"En esta sociedad de la información, se dice que hay dos clases de personas: las que están condenadas a la oscuridad y las que no.
En un mundo caótico y sin control (sin control tuyo, claro), en el que los datos hablan por nosotros (por todos, hasta por los más pedantes; incluso más rápido que ellos), sólo hay hueco para los grandes. Los demás, caerán en la extinción.
Más de siete mil millones de personas, en una sociedad que destruye más empleo que crea (no culpemos a la crisis, ocurriría sí o sí. Incluso más rápido sin crisis). Si no lo crees, ¿dónde compras tú los billetes de avión? ¿en ventanilla?; ¿y la ropa?; ¿te desplazas hasta el banco para hacer las transferencias? De eso se trata. La máquina se ha quedado con nuestros puestos de trabajo. Incluso lo hacen mejor, ni se quejan, ni piden vacaciones, ni telefonean a los del sindicato. Por tanto adiós a los puestos no estratégicos. Y nos condenan a pensar. Dios, pensar, ¿cómo se hacía eso? Pensar para introducirnos en un empleo inteligente.

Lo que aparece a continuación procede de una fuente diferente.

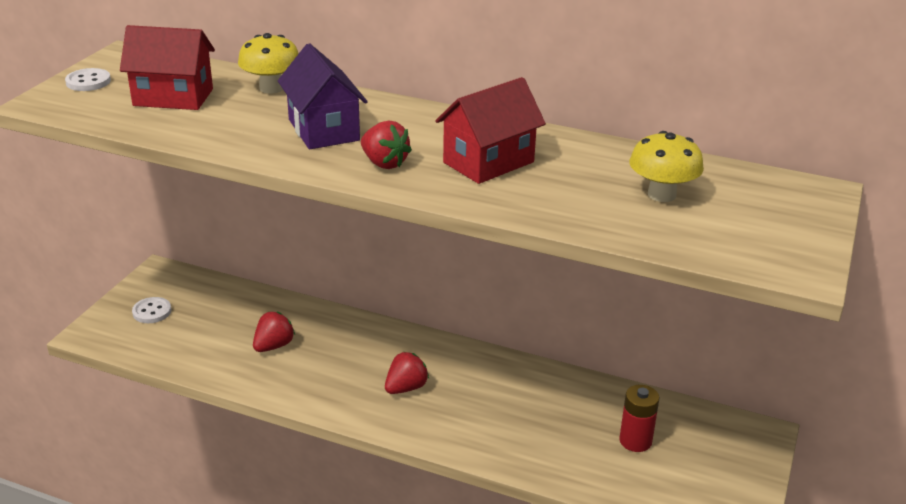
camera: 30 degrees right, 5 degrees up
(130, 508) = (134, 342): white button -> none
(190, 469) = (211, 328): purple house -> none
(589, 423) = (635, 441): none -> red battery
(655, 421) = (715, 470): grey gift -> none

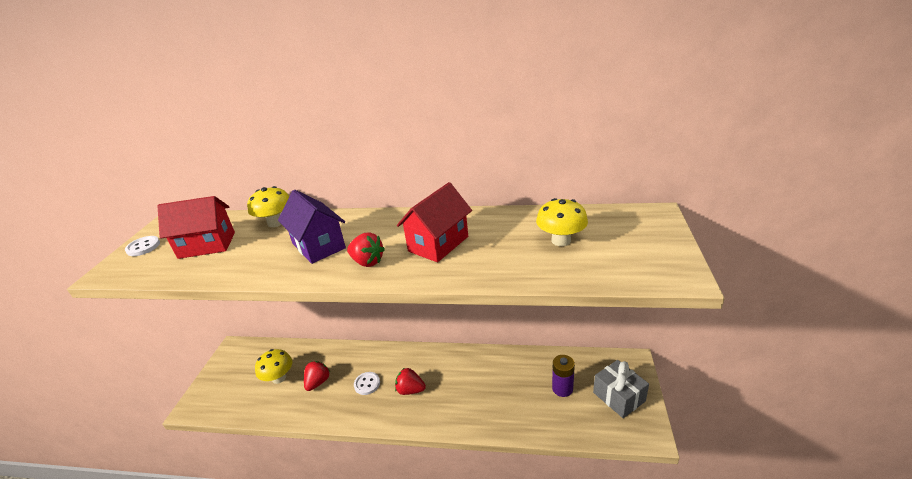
camera: 10 degrees left, 0 degrees up
(152, 312) = (232, 378): white button -> white button (367, 384)
(218, 327) = (279, 378): none -> yellow mushroom
(406, 388) = (410, 390): red strawberry -> red strawberry turned 105 degrees counterclockwise
(635, 441) = (562, 388): red battery -> purple battery
(717, 472) = (619, 397): none -> grey gift

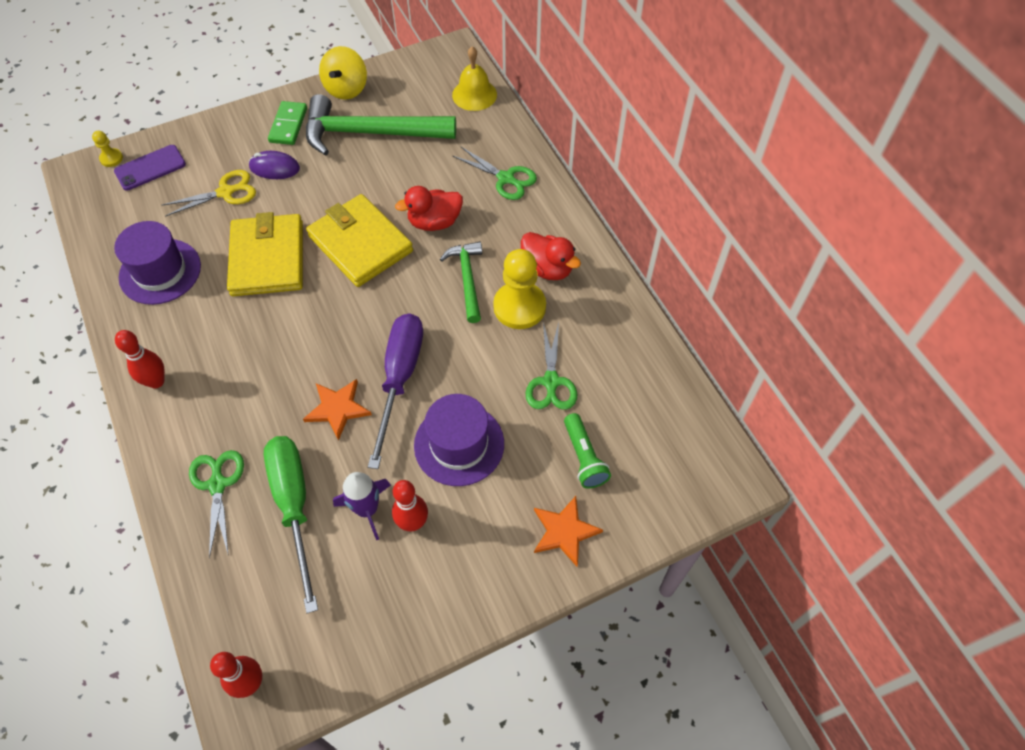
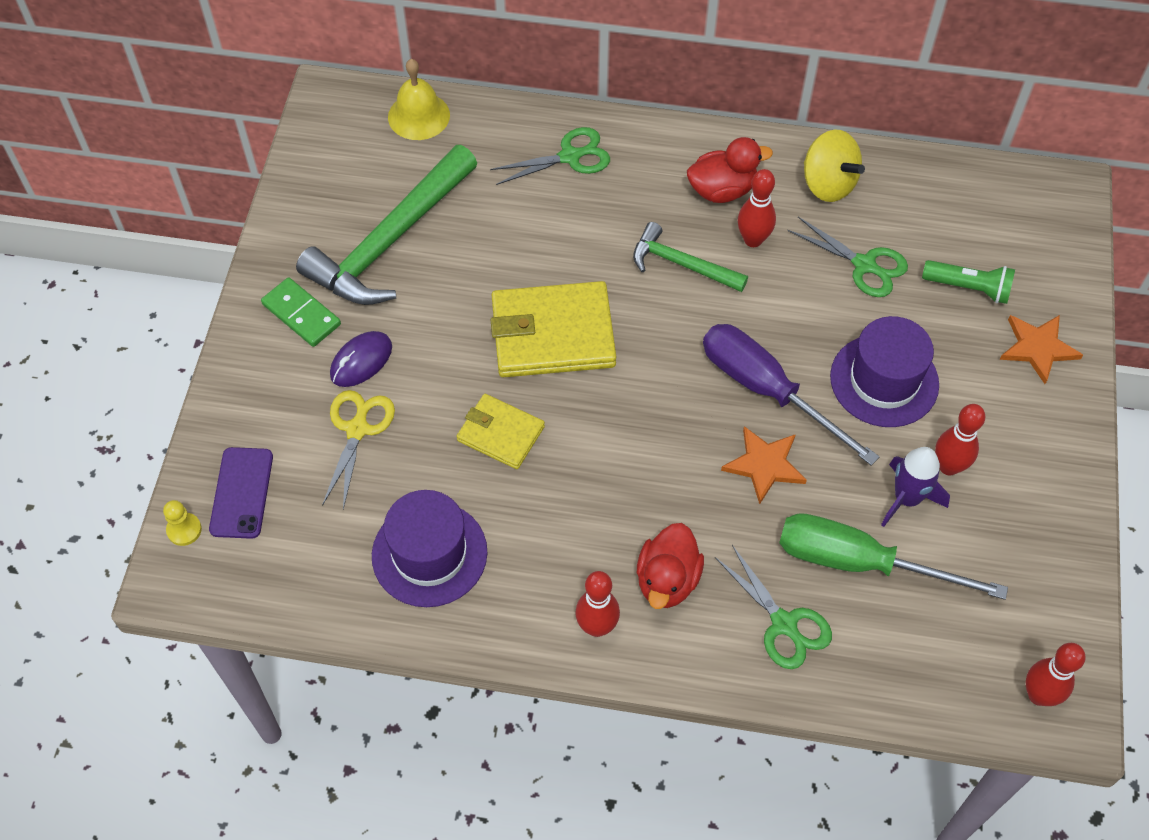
camera: 55 degrees left, 0 degrees up
(217, 485) = (784, 624): green scissors -> green scissors turned 150 degrees counterclockwise
(267, 258) = (500, 434): yellow wallet -> yellow wallet, size x0.58
(346, 89) = (294, 228): yellow spinning top -> yellow spinning top (828, 184)
(434, 222) = (578, 251): red duck -> red duck (667, 580)
(519, 307) = (753, 240): yellow pawn -> red bowling pin

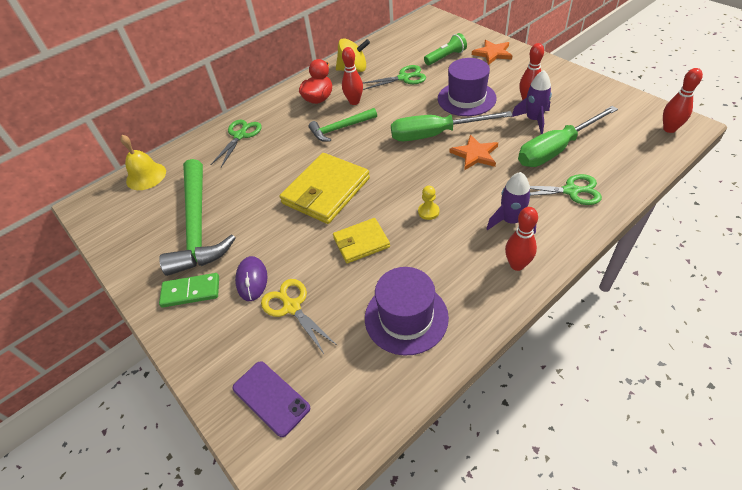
camera: 45 degrees left, 10 degrees down
(184, 530) = (263, 453): yellow pawn -> yellow pawn (428, 211)
(667, 580) = (511, 221): red duck -> purple rocket
(766, 390) = (435, 134): purple screwdriver -> green screwdriver

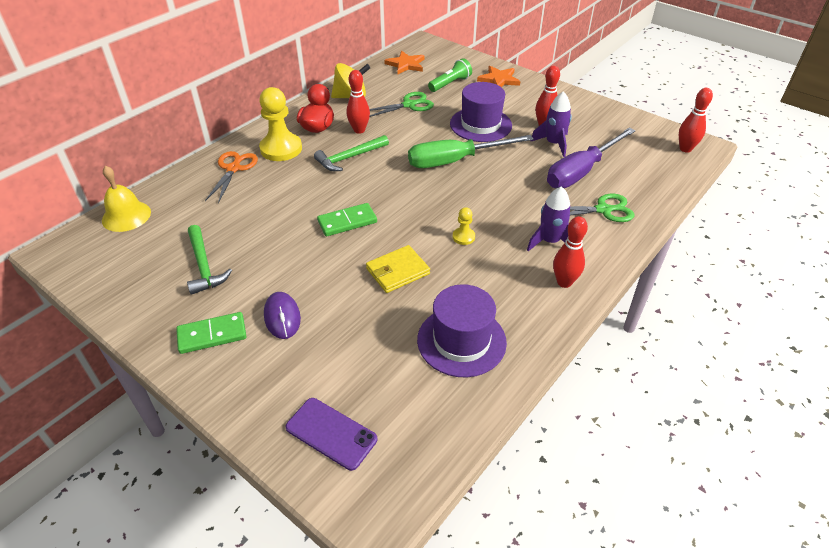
camera: 15 degrees left, 5 degrees down
(197, 226) = (204, 266): green hammer -> green hammer, size x0.55
(240, 136) = (233, 169): green scissors -> orange scissors
(283, 118) = (281, 149): none -> yellow pawn
(292, 307) = (334, 341): yellow scissors -> none
(326, 191) = (347, 222): yellow wallet -> green domino
(475, 154) = (500, 179): orange star -> orange star (406, 64)
(556, 149) = (581, 171): green screwdriver -> purple screwdriver

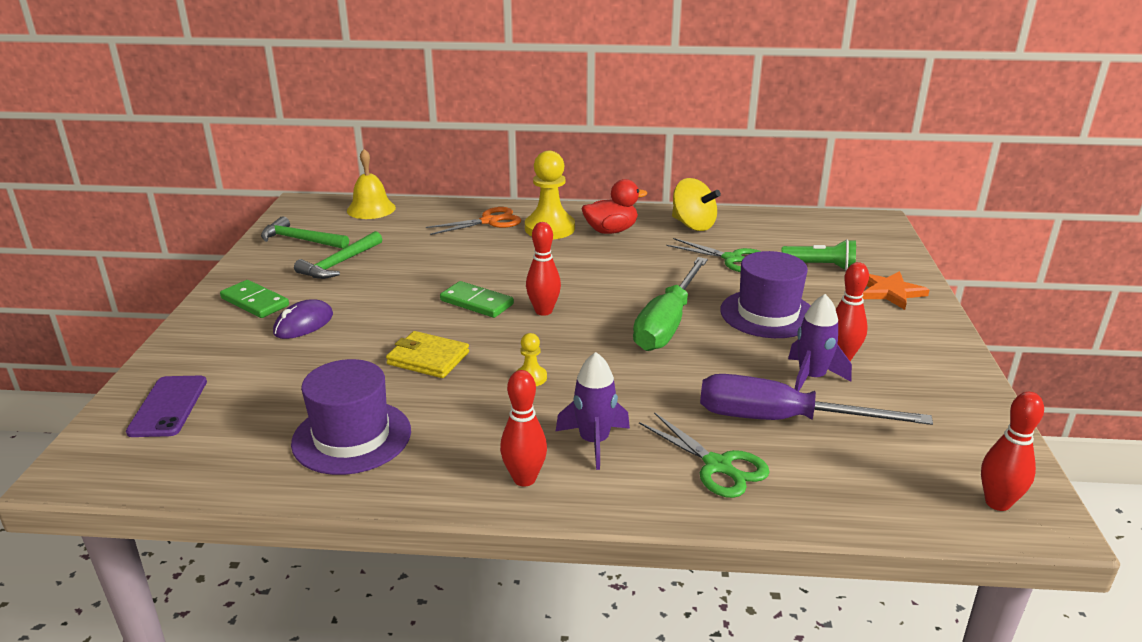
camera: 55 degrees right, 15 degrees down
(349, 158) = (583, 264): green hammer -> green hammer (301, 240)
(359, 130) = (640, 251): red bowling pin -> red bowling pin (543, 311)
(406, 64) = (810, 229): orange star -> none
(455, 161) = (667, 323): green screwdriver -> green screwdriver turned 105 degrees counterclockwise

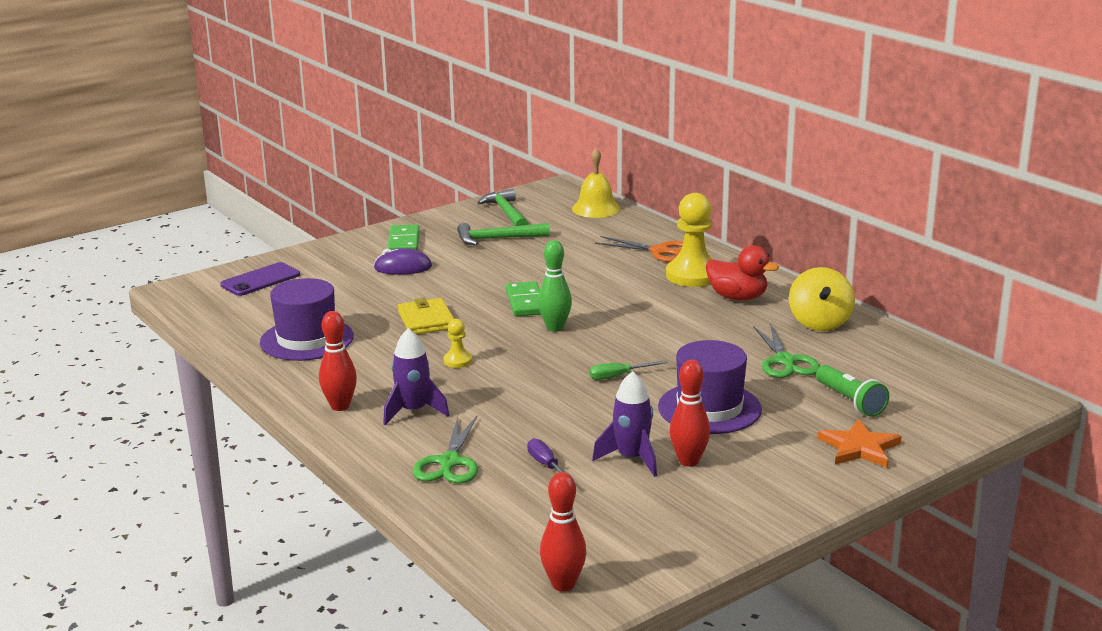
camera: 50 degrees right, 5 degrees down
(543, 311) = (555, 328): red bowling pin -> green bowling pin
(667, 323) = (618, 376): green screwdriver -> green screwdriver, size x0.42
(781, 420) = (547, 466): purple screwdriver -> purple screwdriver, size x0.42

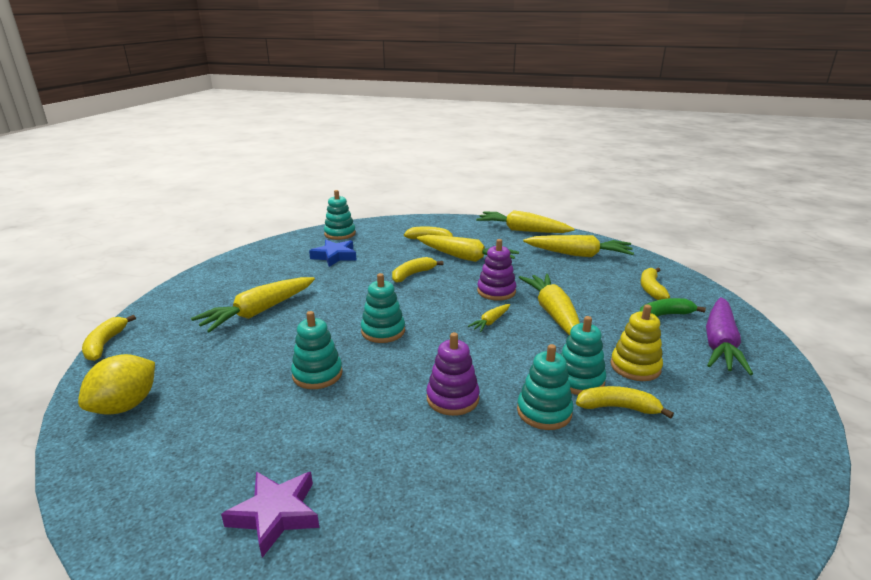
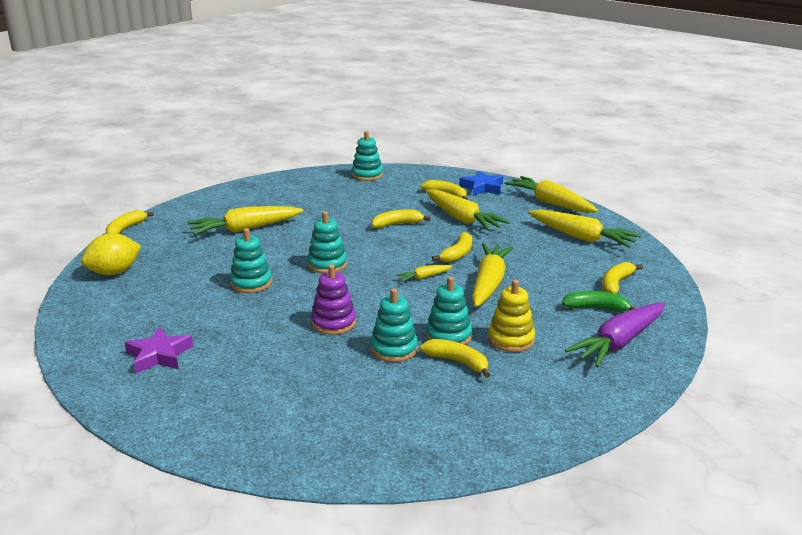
camera: 25 degrees right, 0 degrees up
(335, 256) = (344, 195): blue star -> blue star (482, 187)
(496, 291) = (457, 254): purple stacking toy -> yellow banana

Yo no quiero ser prescindible, dirás. Pues lo eres. Si se hacen las cuentas, en España hay 35 empresas importantes, con unos 57.000 puestos estratégicos (datos extraídos de clase y a ojo. Sonaría incluso más trágico si hiciésemos las cuentas de verdad, y os dijese que ese es el resultado de sumar todos los puestos importantes de las compañías que forman el IBEX 35 actual). Dicen que todo lo demás serán empleos precarios. Y como indica mi profesor de TICs, Fernando Giner, consejero de negocio y con amplia experiencia de marketing y mentoring (yo aún gateaba cuando él comenzó en esto), el día que creen el robot que te ponga las copas, estaremos acabados. Conclusión: sobra gente.
¿Sobramos quizás todos esos Licenciados, que hemos sido parte de la generación de la titulitis? Miraros, somos iguales. Al menos parecidos. Venga, lanzo a favor que lo que nos diferencia es la inteligencia emocional. Mírate eso. (Autoconocimiento, automotivación, empatía y habilidades sociales).
Si estáis trabajando, enhorabuena. Pero probablemente tu empleo sea precario. Aburrido, repetitivo y mal pagado. Y probablemente también, no estés invirtiendo tu talento en ello. Deléitanos con tu talento. Todo el mundo tiene uno. Sólo hay que explotarlo. Expotarlo y ser valiente. Arriesgado. Y no hablo de dinero. Hablo de aceptar un no. Hablo del háztelo tú mismo. Del emprendimiento, dentro y fuera de la empresa, si es que alguna confía en ti. Así serás estratégico e imprescindible."
Y ayer caminaba de Atocha hasta mi casa, pensando en todo esto. En si soy qué para quién y en si en realidad quiero ser estratégica para algo, en vez de para alguien. Vivir en un mundo sin horarios, con proveedores en Shangai que se levantan cuando tú intentas acostarte; con clientes en Chicago, que te llaman a media tarde. A media tarde de allí.
¿Tendría tiempo para cocinar? ¿Comería? Bueno, tu esposa, si es que eres capaz de mantenerla con todo el tema del proyecto que acabáis de arrancar en Tailandia, te tendrá la cena preparada el día que duermas en casa y no en hoteles. Pero ¿y yo? Yo soy mujer. Alimentemos de problemas los problemas. Ah, y a eso súmale tacones. Y sonríe.
...Y fue justo entonces cuando aquel viejecito, con su rebeca de lana vieja, color verde botella, moteada de aguardiente y vino de tetrabrick; con sus manos arrugadas, trabajadas años atrás y con su gorra blanca de la Expo 92, levantó la vista, vaso de Coca-cola en mano. Dentro de él, algunos céntimos. Su mirada mustia, apagada, se enfrentó a la mía a penas un segundo. Bajó el vaso al ver que yo llevaba una carpeta archivadora. 'Estudiante', pensaría.
Y yo sólo pensé ¿qué ha hecho Coca-cola por él? ¿otorgarle un vaso? No, el vaso probablemente sea tuyo, que ayer lo tiraste en una papelera de Gran Vía. Y fue justo en estos segundos, ligeros como plumas, cuando vinieron a mi cabeza las siguientes palabras: Responsabilidad Social Corporativa.
Llegué a casa, me descalcé y pensé: Este Fernando (mi profesor) qué hijo de puta. Y sonreí.